Students Use Machine Learning to Make COVID Predictions

LMU Master of Science in Business Analytics (MSBA) students are using their newfound knowledge of machine learning and analytics to solve timely issues related to COVID-19. Machine learning is the science of getting computers to discover patterns in data that human brains cannot intuitively recognize. By feeding data and information in the form of observations and real-world interactions, computers can be trained to learn like human brains and improve their learning over time in autonomous fashion.

In Professor Arin Brahma’s “Introduction to Machine Learning” class, four student teams came up with their own research topics and questions around COVID-19, and used a variety of data sources to develop complex data methods and algorithms to find solutions to real issues. Here is a summary of each project:

Team 1: What is the severity level of a COVID-19 case based on a patient’s symptoms?

The goal of this project is to help hospitals and society more quickly determine how severe of a case a person has, which can be used to treat them accordingly to help save healthcare resources. The team harvested data from Kaggle.com, cleaned the data and transformed it into a machine learning format. The team was able to identify characteristics that contribute to the most critical and deceased cases: background diseases, pneumonia, breathing difficulty, respiratory failure and ages 60-69. In the end, the team successfully developed a small machine learning model with a high accuracy rate that could be used to predict future COVID cases in a controlled environment.

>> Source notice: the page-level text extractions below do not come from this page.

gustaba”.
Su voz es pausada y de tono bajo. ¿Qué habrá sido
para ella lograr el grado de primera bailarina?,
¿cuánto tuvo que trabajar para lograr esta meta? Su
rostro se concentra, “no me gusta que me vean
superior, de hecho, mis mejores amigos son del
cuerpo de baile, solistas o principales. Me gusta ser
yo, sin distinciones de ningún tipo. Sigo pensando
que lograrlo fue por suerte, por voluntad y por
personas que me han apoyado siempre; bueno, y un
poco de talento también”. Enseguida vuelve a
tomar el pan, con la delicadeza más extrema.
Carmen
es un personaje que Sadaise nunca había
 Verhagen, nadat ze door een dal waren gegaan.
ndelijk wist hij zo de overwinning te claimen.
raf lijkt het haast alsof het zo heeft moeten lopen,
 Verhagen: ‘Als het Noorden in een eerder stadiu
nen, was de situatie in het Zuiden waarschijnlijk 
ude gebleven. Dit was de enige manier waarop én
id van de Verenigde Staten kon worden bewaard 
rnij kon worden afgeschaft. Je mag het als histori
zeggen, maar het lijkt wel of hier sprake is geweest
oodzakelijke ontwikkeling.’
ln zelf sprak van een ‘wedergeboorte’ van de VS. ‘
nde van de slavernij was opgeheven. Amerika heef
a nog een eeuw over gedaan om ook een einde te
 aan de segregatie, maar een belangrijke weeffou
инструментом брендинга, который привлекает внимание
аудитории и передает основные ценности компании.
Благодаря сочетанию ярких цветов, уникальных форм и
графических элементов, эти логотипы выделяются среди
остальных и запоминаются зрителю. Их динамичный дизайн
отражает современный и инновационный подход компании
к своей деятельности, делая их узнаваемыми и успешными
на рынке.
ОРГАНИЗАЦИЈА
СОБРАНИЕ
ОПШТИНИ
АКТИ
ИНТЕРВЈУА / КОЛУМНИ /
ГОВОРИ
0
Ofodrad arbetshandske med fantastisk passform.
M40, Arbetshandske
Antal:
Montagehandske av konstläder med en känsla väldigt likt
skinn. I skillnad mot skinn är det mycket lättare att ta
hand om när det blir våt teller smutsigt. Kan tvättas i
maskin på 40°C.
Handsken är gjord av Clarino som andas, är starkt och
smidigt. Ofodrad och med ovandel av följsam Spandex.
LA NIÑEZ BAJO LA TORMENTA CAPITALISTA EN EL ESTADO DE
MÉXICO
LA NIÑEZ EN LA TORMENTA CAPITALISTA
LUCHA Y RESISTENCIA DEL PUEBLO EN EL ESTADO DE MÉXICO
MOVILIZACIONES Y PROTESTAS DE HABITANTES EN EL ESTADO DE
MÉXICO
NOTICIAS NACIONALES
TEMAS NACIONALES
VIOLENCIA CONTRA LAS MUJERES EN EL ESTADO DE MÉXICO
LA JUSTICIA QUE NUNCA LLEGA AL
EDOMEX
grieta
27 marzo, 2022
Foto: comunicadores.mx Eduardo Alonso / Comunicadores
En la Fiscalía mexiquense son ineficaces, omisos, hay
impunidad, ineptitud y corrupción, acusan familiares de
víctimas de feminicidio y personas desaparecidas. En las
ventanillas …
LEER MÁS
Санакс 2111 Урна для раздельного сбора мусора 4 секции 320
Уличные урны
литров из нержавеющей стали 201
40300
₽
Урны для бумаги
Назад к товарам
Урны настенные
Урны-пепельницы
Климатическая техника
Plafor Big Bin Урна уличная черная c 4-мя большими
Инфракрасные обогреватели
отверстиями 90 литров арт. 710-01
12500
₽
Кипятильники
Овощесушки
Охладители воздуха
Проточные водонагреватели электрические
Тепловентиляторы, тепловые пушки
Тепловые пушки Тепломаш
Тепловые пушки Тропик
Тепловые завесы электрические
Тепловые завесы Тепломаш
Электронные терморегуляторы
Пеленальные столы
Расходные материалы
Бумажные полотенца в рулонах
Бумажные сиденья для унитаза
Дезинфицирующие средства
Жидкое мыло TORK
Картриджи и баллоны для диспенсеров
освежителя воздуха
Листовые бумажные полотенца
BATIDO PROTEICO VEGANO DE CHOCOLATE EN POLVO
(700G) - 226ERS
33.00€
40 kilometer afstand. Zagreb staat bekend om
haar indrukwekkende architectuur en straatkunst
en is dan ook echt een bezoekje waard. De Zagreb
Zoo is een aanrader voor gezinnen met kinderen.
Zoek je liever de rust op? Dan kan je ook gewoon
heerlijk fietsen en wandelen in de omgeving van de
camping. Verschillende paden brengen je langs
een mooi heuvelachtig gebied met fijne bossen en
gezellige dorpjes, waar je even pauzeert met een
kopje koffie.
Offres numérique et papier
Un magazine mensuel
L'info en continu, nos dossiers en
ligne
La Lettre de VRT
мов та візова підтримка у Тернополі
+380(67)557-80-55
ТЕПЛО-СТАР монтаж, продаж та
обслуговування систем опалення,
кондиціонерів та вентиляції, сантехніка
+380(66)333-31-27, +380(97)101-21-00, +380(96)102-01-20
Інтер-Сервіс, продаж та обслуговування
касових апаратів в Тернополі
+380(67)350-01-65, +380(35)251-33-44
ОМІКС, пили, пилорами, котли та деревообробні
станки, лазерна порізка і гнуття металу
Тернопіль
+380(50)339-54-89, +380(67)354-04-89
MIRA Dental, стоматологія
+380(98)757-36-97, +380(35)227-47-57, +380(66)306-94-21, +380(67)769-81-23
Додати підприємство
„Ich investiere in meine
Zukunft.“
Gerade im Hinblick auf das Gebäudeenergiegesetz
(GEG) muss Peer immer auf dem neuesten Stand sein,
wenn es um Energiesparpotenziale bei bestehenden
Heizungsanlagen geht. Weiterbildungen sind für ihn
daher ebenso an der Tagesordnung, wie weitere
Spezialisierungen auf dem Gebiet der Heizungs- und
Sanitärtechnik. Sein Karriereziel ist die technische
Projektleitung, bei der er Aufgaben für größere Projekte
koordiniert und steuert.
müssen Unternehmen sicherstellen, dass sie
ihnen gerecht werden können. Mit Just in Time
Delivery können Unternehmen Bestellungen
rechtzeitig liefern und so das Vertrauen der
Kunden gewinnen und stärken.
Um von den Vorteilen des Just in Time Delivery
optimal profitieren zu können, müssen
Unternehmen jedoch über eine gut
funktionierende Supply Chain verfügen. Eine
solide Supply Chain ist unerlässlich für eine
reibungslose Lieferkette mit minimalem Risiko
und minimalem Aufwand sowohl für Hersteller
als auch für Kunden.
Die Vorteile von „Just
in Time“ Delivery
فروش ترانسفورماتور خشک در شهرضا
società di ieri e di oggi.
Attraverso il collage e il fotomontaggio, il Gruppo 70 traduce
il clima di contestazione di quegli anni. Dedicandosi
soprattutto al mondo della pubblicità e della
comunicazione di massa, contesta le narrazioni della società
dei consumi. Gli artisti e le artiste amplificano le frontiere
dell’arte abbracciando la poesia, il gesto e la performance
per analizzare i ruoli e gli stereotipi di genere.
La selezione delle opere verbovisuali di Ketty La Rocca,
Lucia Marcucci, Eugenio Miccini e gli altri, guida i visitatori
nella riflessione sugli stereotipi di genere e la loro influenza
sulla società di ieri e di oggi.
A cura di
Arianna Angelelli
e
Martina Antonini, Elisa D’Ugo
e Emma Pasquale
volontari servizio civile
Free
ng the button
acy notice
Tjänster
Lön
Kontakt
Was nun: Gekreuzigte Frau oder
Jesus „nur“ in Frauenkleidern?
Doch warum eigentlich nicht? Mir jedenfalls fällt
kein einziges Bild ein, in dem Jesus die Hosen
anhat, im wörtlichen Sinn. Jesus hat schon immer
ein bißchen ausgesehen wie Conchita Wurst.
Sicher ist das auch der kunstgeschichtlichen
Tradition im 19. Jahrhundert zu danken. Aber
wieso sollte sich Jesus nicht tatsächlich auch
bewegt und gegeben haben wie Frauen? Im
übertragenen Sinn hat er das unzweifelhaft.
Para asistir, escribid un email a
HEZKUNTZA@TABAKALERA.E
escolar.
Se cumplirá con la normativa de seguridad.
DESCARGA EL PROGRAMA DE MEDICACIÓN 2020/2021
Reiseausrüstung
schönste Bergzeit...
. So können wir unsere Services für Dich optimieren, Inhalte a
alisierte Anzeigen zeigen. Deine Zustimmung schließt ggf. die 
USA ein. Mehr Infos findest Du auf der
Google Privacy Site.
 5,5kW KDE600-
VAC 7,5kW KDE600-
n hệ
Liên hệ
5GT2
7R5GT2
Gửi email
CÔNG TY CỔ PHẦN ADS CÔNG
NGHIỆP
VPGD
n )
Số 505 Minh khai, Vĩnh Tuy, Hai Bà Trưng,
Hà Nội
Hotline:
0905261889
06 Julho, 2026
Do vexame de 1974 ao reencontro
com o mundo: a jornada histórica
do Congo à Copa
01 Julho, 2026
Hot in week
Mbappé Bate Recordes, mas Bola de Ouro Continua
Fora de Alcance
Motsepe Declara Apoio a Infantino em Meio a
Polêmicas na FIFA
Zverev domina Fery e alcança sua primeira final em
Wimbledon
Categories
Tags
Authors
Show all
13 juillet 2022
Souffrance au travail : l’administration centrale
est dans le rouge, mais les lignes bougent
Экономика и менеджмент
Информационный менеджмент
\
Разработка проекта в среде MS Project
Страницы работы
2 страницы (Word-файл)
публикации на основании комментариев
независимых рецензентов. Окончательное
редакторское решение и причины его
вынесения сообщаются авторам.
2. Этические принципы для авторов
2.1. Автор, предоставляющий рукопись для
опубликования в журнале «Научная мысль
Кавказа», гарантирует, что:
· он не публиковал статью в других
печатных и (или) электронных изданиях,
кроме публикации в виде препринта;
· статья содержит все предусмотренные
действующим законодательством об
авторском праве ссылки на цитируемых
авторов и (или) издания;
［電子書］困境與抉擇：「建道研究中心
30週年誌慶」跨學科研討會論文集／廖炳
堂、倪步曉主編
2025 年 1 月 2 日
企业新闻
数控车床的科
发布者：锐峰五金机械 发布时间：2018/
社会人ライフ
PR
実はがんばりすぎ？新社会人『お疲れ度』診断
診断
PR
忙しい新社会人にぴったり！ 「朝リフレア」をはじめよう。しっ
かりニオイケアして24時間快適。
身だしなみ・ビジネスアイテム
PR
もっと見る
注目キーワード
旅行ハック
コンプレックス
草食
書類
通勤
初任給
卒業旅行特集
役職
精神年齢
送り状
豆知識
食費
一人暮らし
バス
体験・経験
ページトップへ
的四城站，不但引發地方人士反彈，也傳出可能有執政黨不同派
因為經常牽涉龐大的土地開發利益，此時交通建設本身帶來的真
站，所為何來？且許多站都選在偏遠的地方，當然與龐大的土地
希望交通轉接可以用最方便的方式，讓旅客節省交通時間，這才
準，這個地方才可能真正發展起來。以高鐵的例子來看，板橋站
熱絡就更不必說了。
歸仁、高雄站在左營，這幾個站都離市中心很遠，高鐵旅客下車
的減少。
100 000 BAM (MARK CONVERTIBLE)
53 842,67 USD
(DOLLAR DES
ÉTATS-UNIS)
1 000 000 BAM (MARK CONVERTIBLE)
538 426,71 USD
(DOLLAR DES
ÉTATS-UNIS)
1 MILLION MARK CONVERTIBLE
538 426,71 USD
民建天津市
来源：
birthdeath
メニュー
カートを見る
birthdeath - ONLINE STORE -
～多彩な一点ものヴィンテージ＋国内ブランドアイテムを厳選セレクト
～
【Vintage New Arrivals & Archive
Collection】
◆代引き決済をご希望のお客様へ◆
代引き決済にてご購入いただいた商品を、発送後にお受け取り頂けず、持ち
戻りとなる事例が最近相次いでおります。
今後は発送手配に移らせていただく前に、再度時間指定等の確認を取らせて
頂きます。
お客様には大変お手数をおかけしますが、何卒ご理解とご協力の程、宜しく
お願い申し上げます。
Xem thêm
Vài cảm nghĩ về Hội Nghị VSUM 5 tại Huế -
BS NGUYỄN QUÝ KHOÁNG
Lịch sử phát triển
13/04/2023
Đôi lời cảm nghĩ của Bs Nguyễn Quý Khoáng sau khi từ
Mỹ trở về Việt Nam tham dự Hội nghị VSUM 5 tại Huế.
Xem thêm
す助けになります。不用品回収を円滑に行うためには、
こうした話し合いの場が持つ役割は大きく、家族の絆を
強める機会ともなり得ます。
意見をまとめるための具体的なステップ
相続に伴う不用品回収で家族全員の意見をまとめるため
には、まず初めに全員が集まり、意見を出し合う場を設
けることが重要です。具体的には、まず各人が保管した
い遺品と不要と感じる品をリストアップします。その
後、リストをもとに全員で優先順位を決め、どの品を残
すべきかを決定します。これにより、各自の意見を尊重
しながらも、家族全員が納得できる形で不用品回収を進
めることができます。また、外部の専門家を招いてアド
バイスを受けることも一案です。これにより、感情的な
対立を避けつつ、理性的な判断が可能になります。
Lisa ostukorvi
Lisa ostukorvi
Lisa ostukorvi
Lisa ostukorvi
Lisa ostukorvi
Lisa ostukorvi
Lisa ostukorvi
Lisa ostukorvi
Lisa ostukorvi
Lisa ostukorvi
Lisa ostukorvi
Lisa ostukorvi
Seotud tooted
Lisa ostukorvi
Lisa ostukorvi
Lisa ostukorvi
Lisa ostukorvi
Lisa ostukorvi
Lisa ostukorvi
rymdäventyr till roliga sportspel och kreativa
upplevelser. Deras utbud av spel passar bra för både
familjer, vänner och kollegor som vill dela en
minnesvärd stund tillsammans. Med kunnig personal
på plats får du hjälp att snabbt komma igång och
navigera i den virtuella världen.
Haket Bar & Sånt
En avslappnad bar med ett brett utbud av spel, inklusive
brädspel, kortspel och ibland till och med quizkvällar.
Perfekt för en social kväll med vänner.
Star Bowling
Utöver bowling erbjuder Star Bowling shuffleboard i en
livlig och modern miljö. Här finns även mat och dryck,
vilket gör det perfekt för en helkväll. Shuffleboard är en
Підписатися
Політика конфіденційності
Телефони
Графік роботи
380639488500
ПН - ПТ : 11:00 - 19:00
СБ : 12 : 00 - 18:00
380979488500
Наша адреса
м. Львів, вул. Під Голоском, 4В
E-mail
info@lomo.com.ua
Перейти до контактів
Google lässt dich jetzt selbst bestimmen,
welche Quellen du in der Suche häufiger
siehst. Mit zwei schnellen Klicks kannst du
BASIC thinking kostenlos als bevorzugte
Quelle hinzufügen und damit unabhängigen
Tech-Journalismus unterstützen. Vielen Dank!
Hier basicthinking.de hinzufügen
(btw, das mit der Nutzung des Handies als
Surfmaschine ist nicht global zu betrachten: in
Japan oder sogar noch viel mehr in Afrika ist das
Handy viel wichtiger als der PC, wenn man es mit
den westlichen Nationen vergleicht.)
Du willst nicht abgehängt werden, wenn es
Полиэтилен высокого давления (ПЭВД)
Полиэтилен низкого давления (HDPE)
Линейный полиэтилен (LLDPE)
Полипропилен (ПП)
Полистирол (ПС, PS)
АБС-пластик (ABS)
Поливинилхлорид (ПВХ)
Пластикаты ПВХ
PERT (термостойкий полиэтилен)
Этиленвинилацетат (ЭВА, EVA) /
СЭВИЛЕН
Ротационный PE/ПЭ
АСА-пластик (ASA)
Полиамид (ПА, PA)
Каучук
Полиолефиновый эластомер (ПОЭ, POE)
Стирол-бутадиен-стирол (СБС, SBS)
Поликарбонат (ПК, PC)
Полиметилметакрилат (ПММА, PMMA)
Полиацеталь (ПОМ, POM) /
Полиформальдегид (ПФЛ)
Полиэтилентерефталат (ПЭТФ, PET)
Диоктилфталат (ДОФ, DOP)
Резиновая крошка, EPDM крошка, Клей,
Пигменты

Team 2: When will the number of hospital beds will be overrun by COVID-19 patients?

The goal of this project is to predict when the number of hospital beds in a city will be overrun by patients. Using data from the World Health Organization (WHO) and American Hospital Association (AHA), the team aimed to create a model that could help with pandemic preparation. They ran into several challenges: as an academic project, they were permitted to use the AHA dataset for only three states: California, New York and Washington; the WHO did not have data for recovered patients; and the model they came up with used several assumptions that would be overly simplistic in the real world. In the end, the team determined that while the model demonstrates an approach to solve the problem, more data would be needed for the model to be effective in a real world situation.

Team 3: Where will COVID-19 have the most significant lasting impact on society?

The goal of this project is to determine which countries will experience the most economic turmoil post COVID-19. Using data integrated from six different sources, the team concluded that using the two variables “Quality of Life” and “Serious Patients” can determine which countries COVID-19 will have the most impact on. The team found that countries in South America need to pay more healthcare attention to patients who are in serious condition. The data also showed that developed countries are underestimating the threats and developing countries are not able to test/collect stats on all patients.

Team 4: Is China underreporting their COVID-19 numbers?

The goal of this project is to determine if the COVID figures being reported out of China are accurate. After reviewing available visualizations and exploratory analysis pertaining to COVID-19 around the world, it became apparent that the figures being reported by China are overwhelmingly low in comparison to other highly affected countries such as Italy, Spain and the U.S. The team compared Italy to China and found that Italy results were conclusive while China results were inconclusive. In the end, the team could not make a deterministic conclusion if China is indeed underreporting their cases. However, their solution approach can possibly lead to such analysis.

A common theme throughout all projects was lack or limitations of data. Since coronavirus is so new, there are still a lot of unknown factors to make a solid assessment.

“Overall, I was so impressed with all the teams and how quickly they turned around these complex data projects” said Professor Brahma. “In less than a year, our students have developed the skills to interpret machine learning-based predictive models to support business decision making.”

“These projects generated some really cool ideas and insights about the COVID-19 crisis, and are a great example of how we are integrating our CBA mission to use business as a force for good,” added Dayle Smith, dean of LMU College of Business Administration.